(Data excerpts)
※ ※ ※
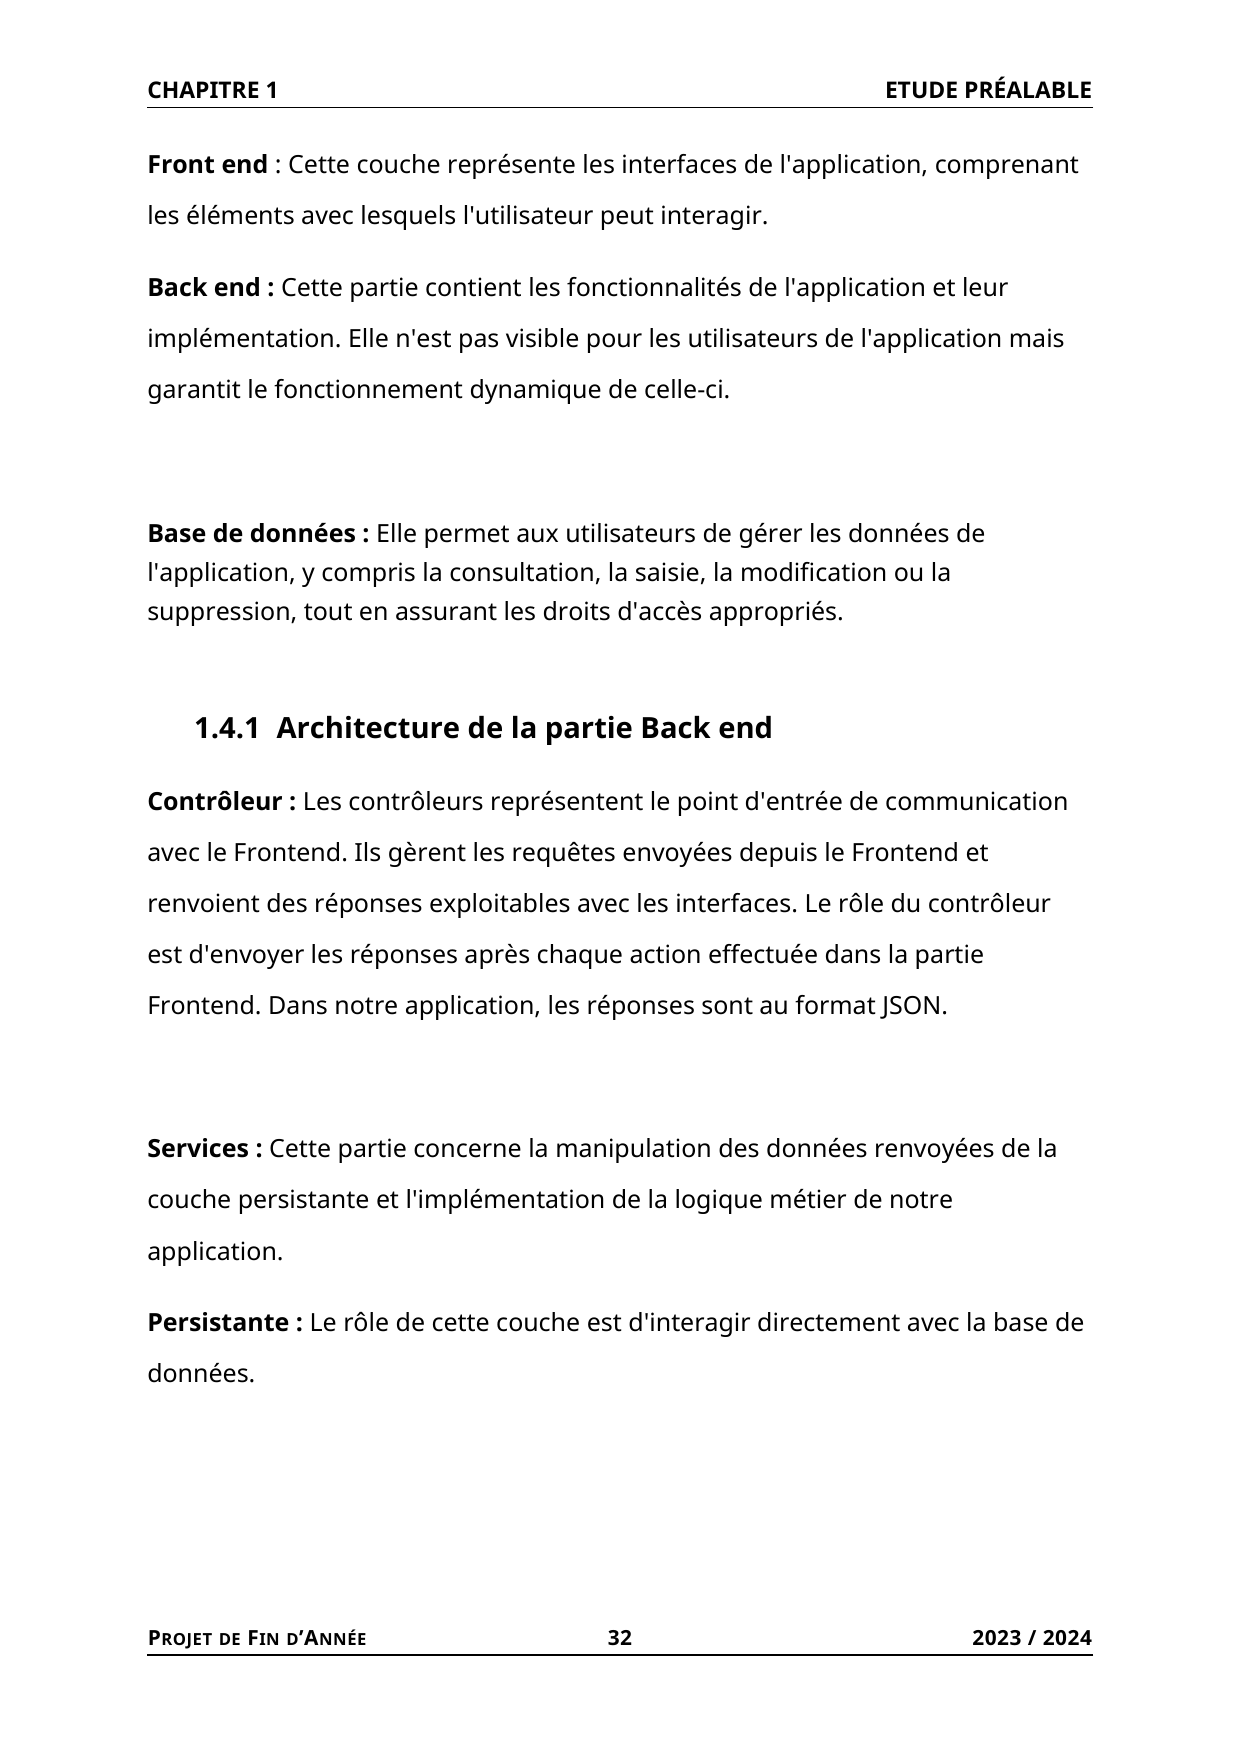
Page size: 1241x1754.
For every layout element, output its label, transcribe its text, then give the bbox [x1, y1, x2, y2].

text Contrôleur : Les contrôleurs représentent le point d'entrée de communication avec le Frontend. Ils gèrent les requêtes envoyées depuis le Frontend et renvoient des réponses exploitables avec les interfaces. Le rôle du contrôleur est d'envoyer les réponses après chaque action effectuée dans la partie Frontend. Dans notre application, les réponses sont au format JSON. [147, 783, 1093, 1021]
text Back end : Cette partie contient les fonctionnalités de l'application et leur implémentation. Elle n'est pas visible pour les utilisateurs de l'application mais garantit le fonctionnement dynamique de celle-ci. [147, 270, 1093, 406]
text Front end : Cette couche représente les interfaces de l'application, comprenant les éléments avec lesquels l'utilisateur peut interagir. [147, 147, 1093, 232]
text Services : Cette partie concerne la manipulation des données renvoyées de la couche persistante et l'implémentation de la logique métier de notre application. [147, 1131, 1093, 1267]
text Persistante : Le rôle de cette couche est d'interagir directement avec la base de données. [147, 1305, 1093, 1390]
text Base de données : Elle permet aux utilisateurs de gérer les données de l'application, y compris la consultation, la saisie, la modification ou la suppression, tout en assurant les droits d'accès appropriés. [147, 516, 1093, 628]
list Architecture de la partie Back end [194, 707, 1093, 779]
※ ※ ※
ACTION ITEM: Restate each entry word for word, please, but drop any images it holds.

TASK OUTPUT:
Page size: 1241x1754.
For every layout element, output its label, transcribe its text, then give the bbox [x1, y1, x2, y2].

text Contrôleur : Les contrôleurs représentent le point d'entrée de communication avec le Frontend. Ils gèrent les requêtes envoyées depuis le Frontend et renvoient des réponses exploitables avec les interfaces. Le rôle du contrôleur est d'envoyer les réponses après chaque action effectuée dans la partie Frontend. Dans notre application, les réponses sont au format JSON. [147, 783, 1093, 1021]
text Back end : Cette partie contient les fonctionnalités de l'application et leur implémentation. Elle n'est pas visible pour les utilisateurs de l'application mais garantit le fonctionnement dynamique de celle-ci. [147, 270, 1093, 406]
text Front end : Cette couche représente les interfaces de l'application, comprenant les éléments avec lesquels l'utilisateur peut interagir. [147, 147, 1093, 232]
text Services : Cette partie concerne la manipulation des données renvoyées de la couche persistante et l'implémentation de la logique métier de notre application. [147, 1131, 1093, 1267]
text Persistante : Le rôle de cette couche est d'interagir directement avec la base de données. [147, 1305, 1093, 1390]
text Base de données : Elle permet aux utilisateurs de gérer les données de l'application, y compris la consultation, la saisie, la modification ou la suppression, tout en assurant les droits d'accès appropriés. [147, 516, 1093, 628]
list Architecture de la partie Back end [194, 707, 1093, 779]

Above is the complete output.